Roughly ten months after World War II had started, in the early hours of June 25th, 1940 two armistices came into effect at the same time. The first one and historically more relevant is the one signed on June 22nd in the forest of Compiègne near Paris between Germany and France, at the same location where the Germans had agreed to stop the fighting in 1918. The second involved Italy and France and was finalized on June 24th in Rome.

Previously, Italy and Germany had signed the Pact of Steel on May 22nd, 1939. Known formally as the Pact of Friendship and Alliance between Germany and Italy, it obliged both parties to aid the other country militarily, economically or otherwise in the event of war, and to collaborate in wartime production. But when Germany invaded Poland on September 1st, 1939, the Italians weren’t ready to fulfil their obligations. In spring 1940, little had changed.

Nevertheless, Italian leader Benito Mussolini wanted to benefit from his official partnership with Adolf Hitler as soon as possible, especially after German troops had brought the French down to their knees in less than a month during the Battle of France in May and June 1940. Fearing that the conflict would end before Italy had achieved any of its imperial aims in the Mediterranean, on June 10th it declared war against France and Great Britain.

However, with 32 divisions available at their Alpine frontier with France, the Italians delayed their actual attack until June 21st. Meanwhile, the new French government under aged Word War I hero Marshall Philippe Petain had already sent an armistice request through the Vatican on June 17th. Unable to break through in the north, Italy was a little more successful on the Mediterranean coast. Although despite fierce resistance total losses remained low, the invaders suffered about fifteen times as many casualties as the defenders (640/40). They merely occupied an area of 832 square kilometers with just 28,500 inhabitants. It contained Menton, a seaside town of 21,700 residents.

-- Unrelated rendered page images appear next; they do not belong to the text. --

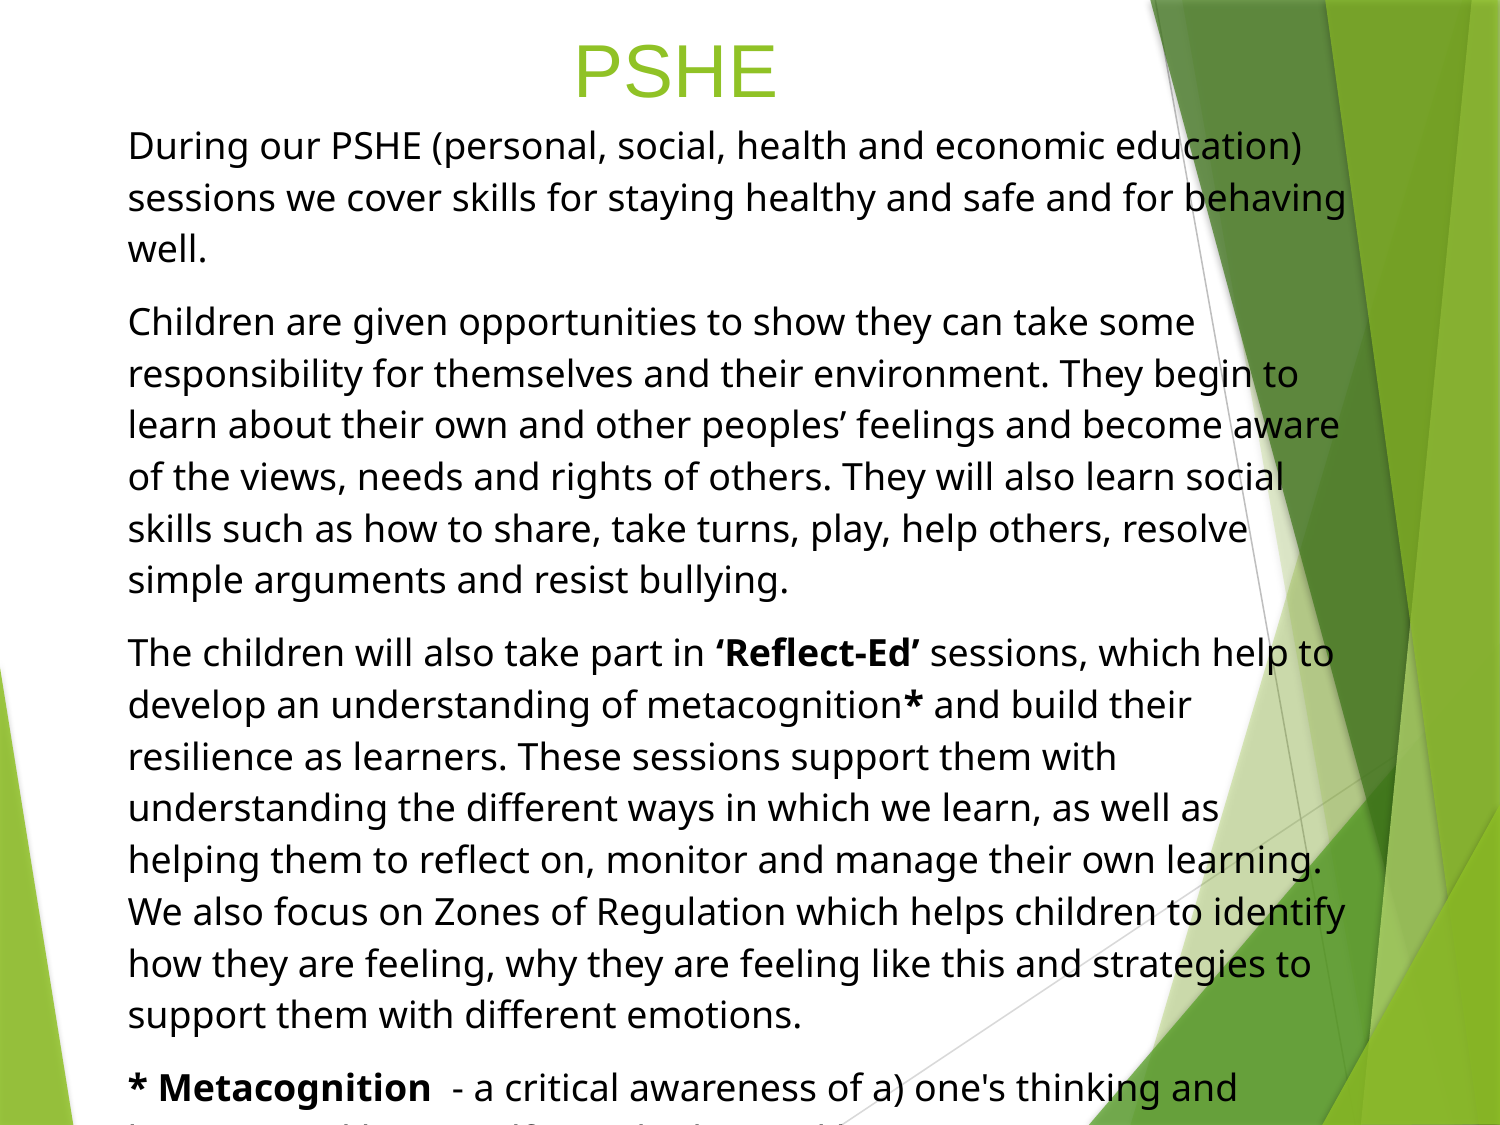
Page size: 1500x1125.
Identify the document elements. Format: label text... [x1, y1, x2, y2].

title PSHE [112, 24, 1240, 107]
list During our PSHE (personal, social, health and economic education) sessions we cover skills for staying healthy and safe and for behaving well. Children are given opportunities to show they can take some responsibility for themselves and their environment. They begin to learn about their own and other peoples’ feelings and become aware of the views, needs and rights of others. They will also learn social skills such as how to share, take turns, play, help others, resolve simple arguments and resist bullying. The children will also take part in ‘Reflect-Ed’ sessions, which help to develop an understanding of metacognition* and build their resilience as learners. These sessions support them with understanding the different ways in which we learn, as well as helping them to reflect on, monitor and manage their own learning. We also focus on Zones of Regulation which helps children to identify how they are feeling, why they are feeling like this and strategies to support them with different emotions. * Metacognition - a critical awareness of a) one's thinking and learning and b) oneself as a thinker and learner. [112, 107, 1375, 888]
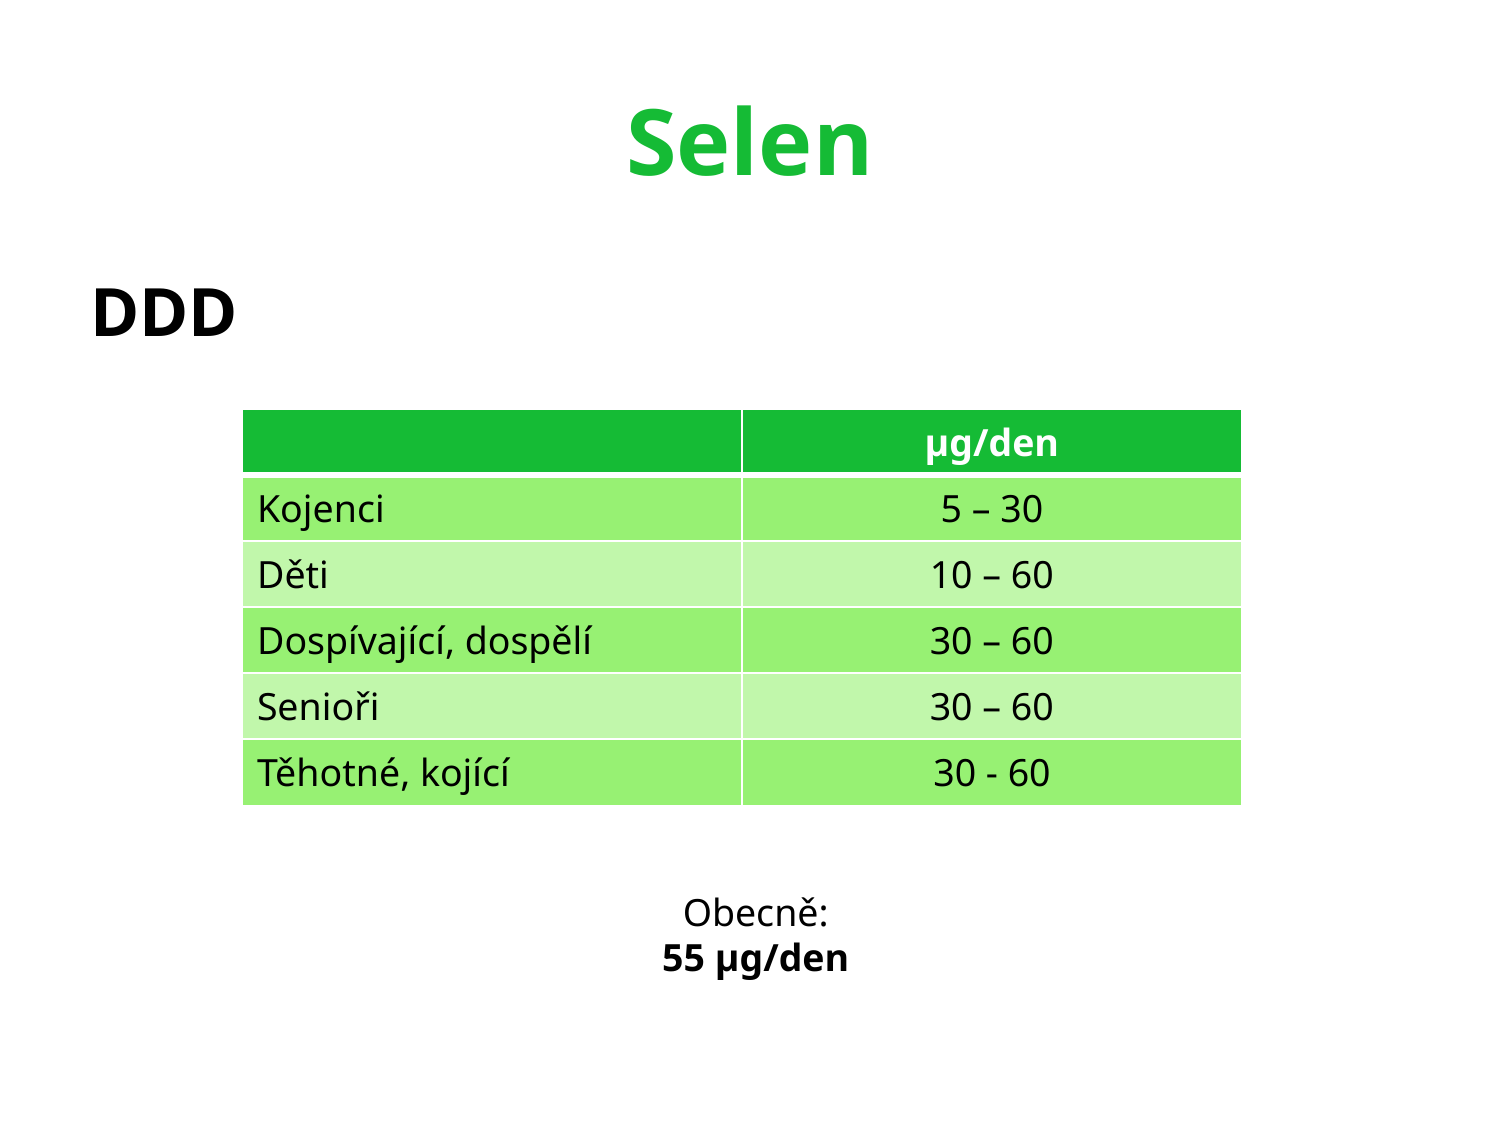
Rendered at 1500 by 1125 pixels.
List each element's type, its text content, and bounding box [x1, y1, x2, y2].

Italian Foreign Minister Gian Galeazzo Ciano wrote in his diary about the ridiculous demands some of his staff suggested: the entire French fleet, all off its colonies, all locomotives available in France as well as the world-famous Mona Lisa painting from the Louvre Museum in Paris. At the end, relatively little demands were made, also because a large-style occupation would bind too many soldiers and time was too short, as the Germans were already waiting.

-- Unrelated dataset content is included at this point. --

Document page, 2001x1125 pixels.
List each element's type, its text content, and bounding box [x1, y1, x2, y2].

The armistice established a modest demilitarized zone 50 kilometers deep on the French side of the common border, from which its troops had to be evacuated in ten days, identical with what the Italians had conquered up to the end of the hostilities. Italy retained the right to interfere in French territory as far as the Rhône, but it did not occupy this area, and the island of Corsica, until after the Allied invasion of North Africa on November 8th, 1942.

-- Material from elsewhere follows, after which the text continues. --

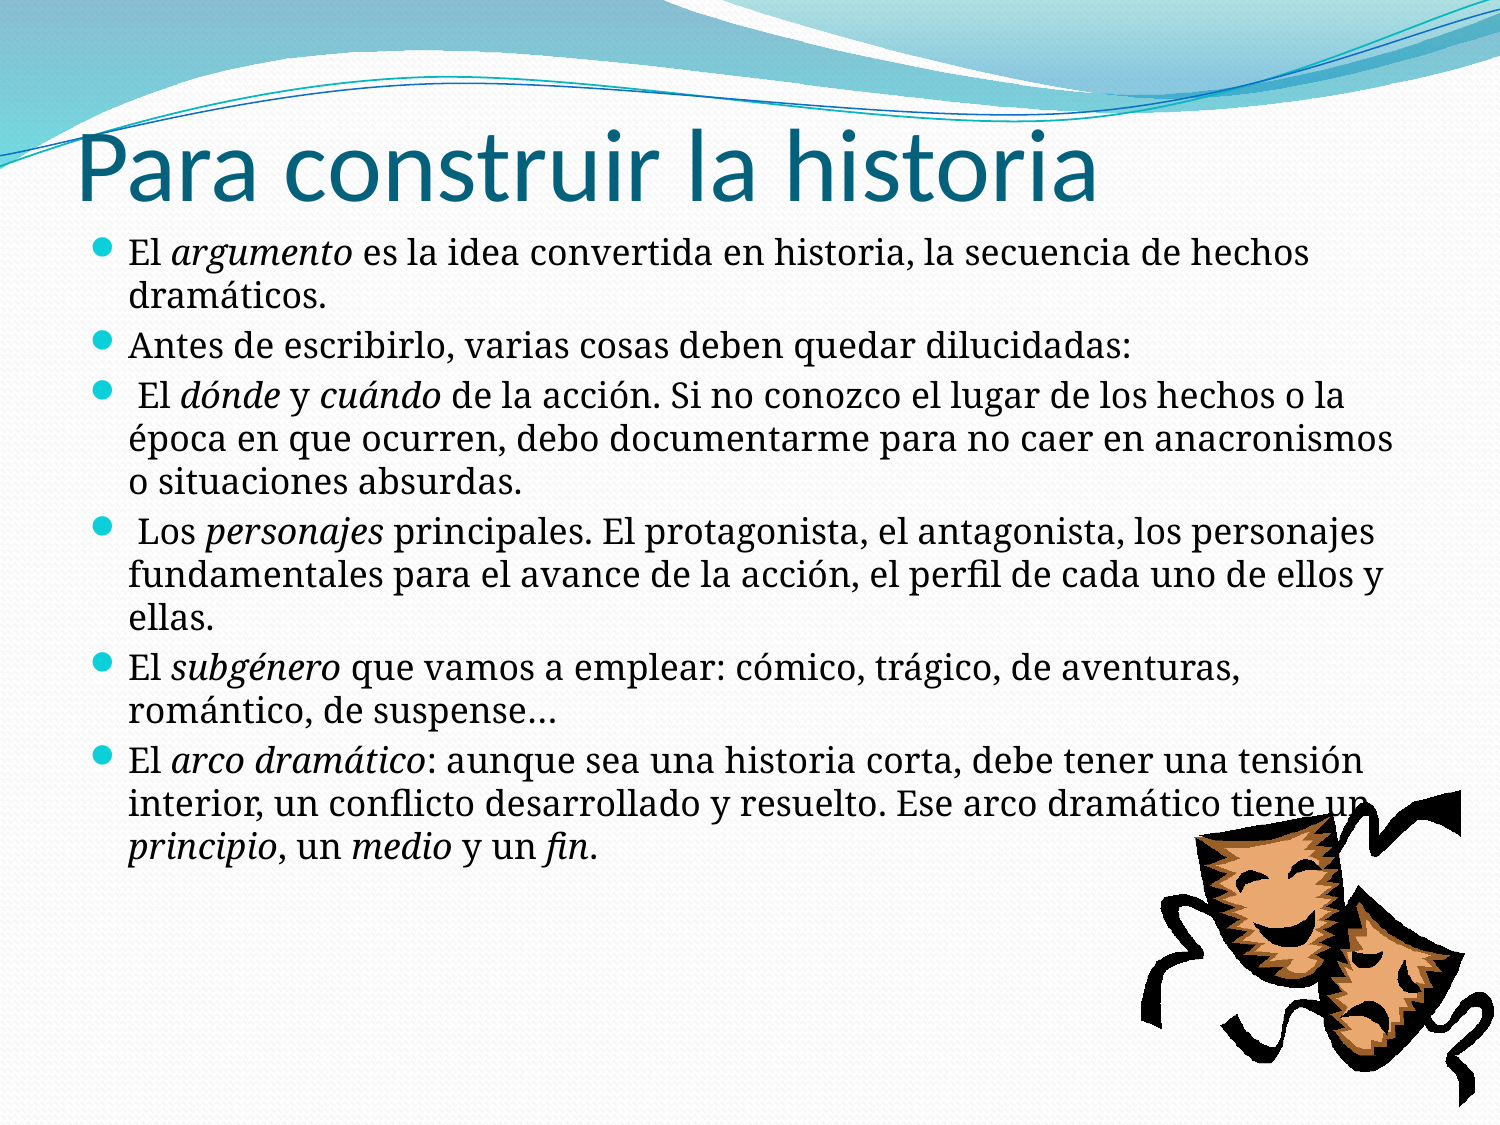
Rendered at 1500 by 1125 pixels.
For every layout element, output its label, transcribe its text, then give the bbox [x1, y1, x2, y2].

list El argumento es la idea convertida en historia, la secuencia de hechos dramáticos. Antes de escribirlo, varias cosas deben quedar dilucidadas: El dónde y cuándo de la acción. Si no conozco el lugar de los hechos o la época en que ocurren, debo documentarme para no caer en anacronismos o situaciones absurdas. Los personajes principales. El protagonista, el antagonista, los personajes fundamentales para el avance de la acción, el perfil de cada uno de ellos y ellas. El subgénero que vamos a emplear: cómico, trágico, de aventuras, romántico, de suspense… El arco dramático: aunque sea una historia corta, debe tener una tensión interior, un conflicto desarrollado y resuelto. Ese arco dramático tiene un principio, un medio y un fin. [75, 222, 1425, 879]
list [1124, 784, 1500, 1111]
title Para construir la historia [75, 45, 1425, 222]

In addition, in two weeks’ time demilitarized zones had to established in the French colonies in Africa which bordered the Italian colony of Libya. Equally affected were the naval bases of Toulon on the French Riviera, Ajaccio on the island of Corsica as well as Bizerte in present-day Tunisia and Oran in what is now Algeria in French North Africa.

In addition, Italy was granted the right to use the port of Djibouti in French Somaliland with all its equipment, along with the French railway section between Djibouti and Addis Ababa in Ethiopia. All in all, that still seems like a good deal for just three days of war…

P.D.: To oversee strict French compliance, the Italian Commission for Armistice with France (Commissione Italiana d’Armistizio con la Francia, CIAF) was established in Turin.